What to work on: Count every line in the following entries that holds the word "agreement". Only the number should be given.

Dataset entries
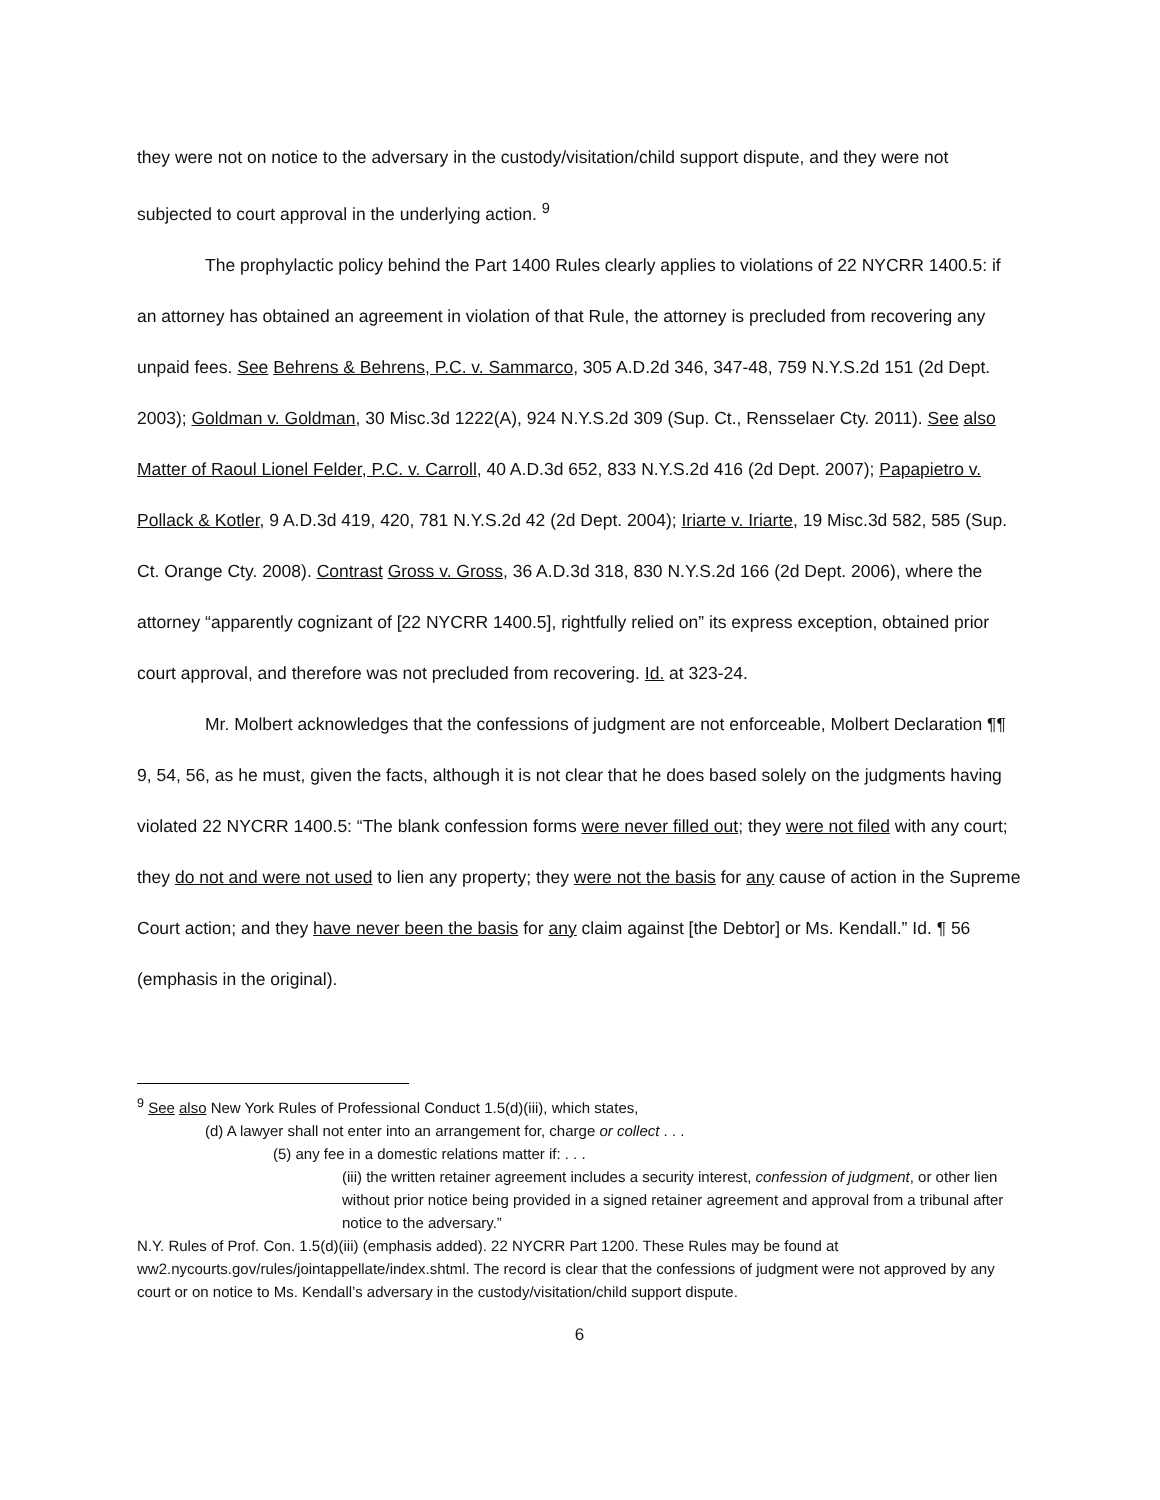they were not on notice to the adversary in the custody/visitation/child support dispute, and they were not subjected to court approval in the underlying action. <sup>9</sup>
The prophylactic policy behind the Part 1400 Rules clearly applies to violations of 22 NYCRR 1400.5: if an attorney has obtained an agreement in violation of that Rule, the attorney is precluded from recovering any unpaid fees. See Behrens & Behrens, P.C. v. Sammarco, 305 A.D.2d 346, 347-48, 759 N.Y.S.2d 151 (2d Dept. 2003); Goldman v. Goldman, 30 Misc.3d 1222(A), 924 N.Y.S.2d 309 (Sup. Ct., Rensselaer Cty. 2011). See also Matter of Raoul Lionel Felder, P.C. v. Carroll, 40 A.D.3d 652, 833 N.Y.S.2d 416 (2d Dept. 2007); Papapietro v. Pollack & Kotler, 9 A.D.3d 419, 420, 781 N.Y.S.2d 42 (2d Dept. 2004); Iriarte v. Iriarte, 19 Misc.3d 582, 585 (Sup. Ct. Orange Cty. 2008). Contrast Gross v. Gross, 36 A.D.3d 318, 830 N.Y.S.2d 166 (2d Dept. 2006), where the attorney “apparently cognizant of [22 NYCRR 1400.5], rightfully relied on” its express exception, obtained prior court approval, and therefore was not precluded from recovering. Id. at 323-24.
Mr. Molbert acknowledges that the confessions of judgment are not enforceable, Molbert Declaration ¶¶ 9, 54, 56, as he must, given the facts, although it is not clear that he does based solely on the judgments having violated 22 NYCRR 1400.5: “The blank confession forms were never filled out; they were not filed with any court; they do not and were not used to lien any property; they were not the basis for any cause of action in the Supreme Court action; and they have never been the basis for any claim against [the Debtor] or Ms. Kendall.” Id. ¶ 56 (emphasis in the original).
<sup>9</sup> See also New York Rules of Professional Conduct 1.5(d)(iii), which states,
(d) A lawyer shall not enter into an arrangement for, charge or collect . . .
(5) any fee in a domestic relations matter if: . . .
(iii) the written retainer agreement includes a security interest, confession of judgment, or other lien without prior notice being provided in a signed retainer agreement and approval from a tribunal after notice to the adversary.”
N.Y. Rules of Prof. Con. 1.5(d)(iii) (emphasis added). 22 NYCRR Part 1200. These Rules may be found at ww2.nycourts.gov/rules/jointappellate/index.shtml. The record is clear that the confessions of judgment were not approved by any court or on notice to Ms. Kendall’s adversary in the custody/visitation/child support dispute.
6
* * *
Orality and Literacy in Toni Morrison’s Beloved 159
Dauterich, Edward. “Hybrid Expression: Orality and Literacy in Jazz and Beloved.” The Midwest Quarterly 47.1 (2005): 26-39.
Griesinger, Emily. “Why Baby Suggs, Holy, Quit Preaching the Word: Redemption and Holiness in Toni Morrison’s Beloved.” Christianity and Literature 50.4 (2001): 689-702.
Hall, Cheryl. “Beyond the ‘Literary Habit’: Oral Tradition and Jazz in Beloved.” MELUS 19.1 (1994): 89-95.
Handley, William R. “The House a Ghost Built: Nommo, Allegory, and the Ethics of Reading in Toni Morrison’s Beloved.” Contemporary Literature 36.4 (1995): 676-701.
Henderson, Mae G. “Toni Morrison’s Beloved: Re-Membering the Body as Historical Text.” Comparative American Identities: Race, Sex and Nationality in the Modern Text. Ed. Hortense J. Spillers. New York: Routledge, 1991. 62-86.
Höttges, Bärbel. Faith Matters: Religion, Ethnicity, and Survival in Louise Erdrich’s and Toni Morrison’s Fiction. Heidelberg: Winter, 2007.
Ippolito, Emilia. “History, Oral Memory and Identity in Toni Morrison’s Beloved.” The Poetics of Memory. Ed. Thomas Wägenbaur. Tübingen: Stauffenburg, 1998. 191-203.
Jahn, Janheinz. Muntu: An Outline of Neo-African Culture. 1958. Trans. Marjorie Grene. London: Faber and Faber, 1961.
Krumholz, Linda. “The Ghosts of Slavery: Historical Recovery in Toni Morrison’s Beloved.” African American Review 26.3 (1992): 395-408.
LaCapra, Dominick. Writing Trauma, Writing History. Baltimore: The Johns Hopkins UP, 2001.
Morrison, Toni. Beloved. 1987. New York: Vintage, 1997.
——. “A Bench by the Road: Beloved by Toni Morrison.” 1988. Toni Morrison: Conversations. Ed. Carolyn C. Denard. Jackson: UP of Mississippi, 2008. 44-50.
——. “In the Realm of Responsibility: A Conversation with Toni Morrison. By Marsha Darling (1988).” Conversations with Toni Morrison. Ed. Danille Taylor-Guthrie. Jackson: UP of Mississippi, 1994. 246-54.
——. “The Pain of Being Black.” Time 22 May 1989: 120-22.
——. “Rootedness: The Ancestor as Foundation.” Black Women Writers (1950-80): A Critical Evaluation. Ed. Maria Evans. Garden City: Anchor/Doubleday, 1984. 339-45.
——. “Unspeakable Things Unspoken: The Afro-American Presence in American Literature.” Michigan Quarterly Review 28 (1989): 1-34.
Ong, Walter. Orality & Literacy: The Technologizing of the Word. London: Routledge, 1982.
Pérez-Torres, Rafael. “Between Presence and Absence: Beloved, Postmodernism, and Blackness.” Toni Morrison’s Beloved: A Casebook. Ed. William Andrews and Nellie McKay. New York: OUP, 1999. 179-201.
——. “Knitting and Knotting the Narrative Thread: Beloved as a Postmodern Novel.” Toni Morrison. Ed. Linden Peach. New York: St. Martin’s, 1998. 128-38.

Answer below: 2